Stored items:
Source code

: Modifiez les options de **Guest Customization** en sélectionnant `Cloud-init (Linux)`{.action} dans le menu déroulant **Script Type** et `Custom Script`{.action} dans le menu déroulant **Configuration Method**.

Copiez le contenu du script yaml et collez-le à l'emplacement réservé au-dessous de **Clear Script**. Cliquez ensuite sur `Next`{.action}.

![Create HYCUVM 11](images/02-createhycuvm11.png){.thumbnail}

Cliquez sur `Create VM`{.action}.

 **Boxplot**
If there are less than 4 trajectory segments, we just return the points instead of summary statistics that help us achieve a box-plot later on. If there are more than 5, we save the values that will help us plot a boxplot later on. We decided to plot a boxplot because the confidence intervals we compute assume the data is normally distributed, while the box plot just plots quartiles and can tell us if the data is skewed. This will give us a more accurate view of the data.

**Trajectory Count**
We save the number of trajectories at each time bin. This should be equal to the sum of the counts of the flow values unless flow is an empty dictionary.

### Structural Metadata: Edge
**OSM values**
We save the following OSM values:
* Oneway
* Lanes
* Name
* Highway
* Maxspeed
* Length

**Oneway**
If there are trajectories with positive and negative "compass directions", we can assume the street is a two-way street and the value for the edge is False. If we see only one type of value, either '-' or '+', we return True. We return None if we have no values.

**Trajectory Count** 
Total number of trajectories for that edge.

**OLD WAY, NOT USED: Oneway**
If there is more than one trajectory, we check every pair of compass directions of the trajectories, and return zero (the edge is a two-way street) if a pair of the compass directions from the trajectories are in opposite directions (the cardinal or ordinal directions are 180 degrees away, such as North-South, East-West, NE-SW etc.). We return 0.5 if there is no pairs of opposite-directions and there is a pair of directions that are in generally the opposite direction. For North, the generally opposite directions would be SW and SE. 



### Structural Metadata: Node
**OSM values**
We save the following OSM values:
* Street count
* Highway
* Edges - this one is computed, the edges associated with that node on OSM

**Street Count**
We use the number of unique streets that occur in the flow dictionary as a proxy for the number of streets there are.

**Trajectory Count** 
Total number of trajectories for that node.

REQUEST: Rewrite the records above, replacing every "Trajectory Count" with "Trajectory Total" and leaving everything else unchanged.

ANSWER TO THE EXERCISE:
Source code

: Modifiez les options de **Guest Customization** en sélectionnant `Cloud-init (Linux)`{.action} dans le menu déroulant **Script Type** et `Custom Script`{.action} dans le menu déroulant **Configuration Method**.

Copiez le contenu du script yaml et collez-le à l'emplacement réservé au-dessous de **Clear Script**. Cliquez ensuite sur `Next`{.action}.

![Create HYCUVM 11](images/02-createhycuvm11.png){.thumbnail}

Cliquez sur `Create VM`{.action}.

 **Boxplot**
If there are less than 4 trajectory segments, we just return the points instead of summary statistics that help us achieve a box-plot later on. If there are more than 5, we save the values that will help us plot a boxplot later on. We decided to plot a boxplot because the confidence intervals we compute assume the data is normally distributed, while the box plot just plots quartiles and can tell us if the data is skewed. This will give us a more accurate view of the data.

**Trajectory Total**
We save the number of trajectories at each time bin. This should be equal to the sum of the counts of the flow values unless flow is an empty dictionary.

### Structural Metadata: Edge
**OSM values**
We save the following OSM values:
* Oneway
* Lanes
* Name
* Highway
* Maxspeed
* Length

**Oneway**
If there are trajectories with positive and negative "compass directions", we can assume the street is a two-way street and the value for the edge is False. If we see only one type of value, either '-' or '+', we return True. We return None if we have no values.

**Trajectory Total** 
Total number of trajectories for that edge.

**OLD WAY, NOT USED: Oneway**
If there is more than one trajectory, we check every pair of compass directions of the trajectories, and return zero (the edge is a two-way street) if a pair of the compass directions from the trajectories are in opposite directions (the cardinal or ordinal directions are 180 degrees away, such as North-South, East-West, NE-SW etc.). We return 0.5 if there is no pairs of opposite-directions and there is a pair of directions that are in generally the opposite direction. For North, the generally opposite directions would be SW and SE. 



### Structural Metadata: Node
**OSM values**
We save the following OSM values:
* Street count
* Highway
* Edges - this one is computed, the edges associated with that node on OSM

**Street Count**
We use the number of unique streets that occur in the flow dictionary as a proxy for the number of streets there are.

**Trajectory Total** 
Total number of trajectories for that node.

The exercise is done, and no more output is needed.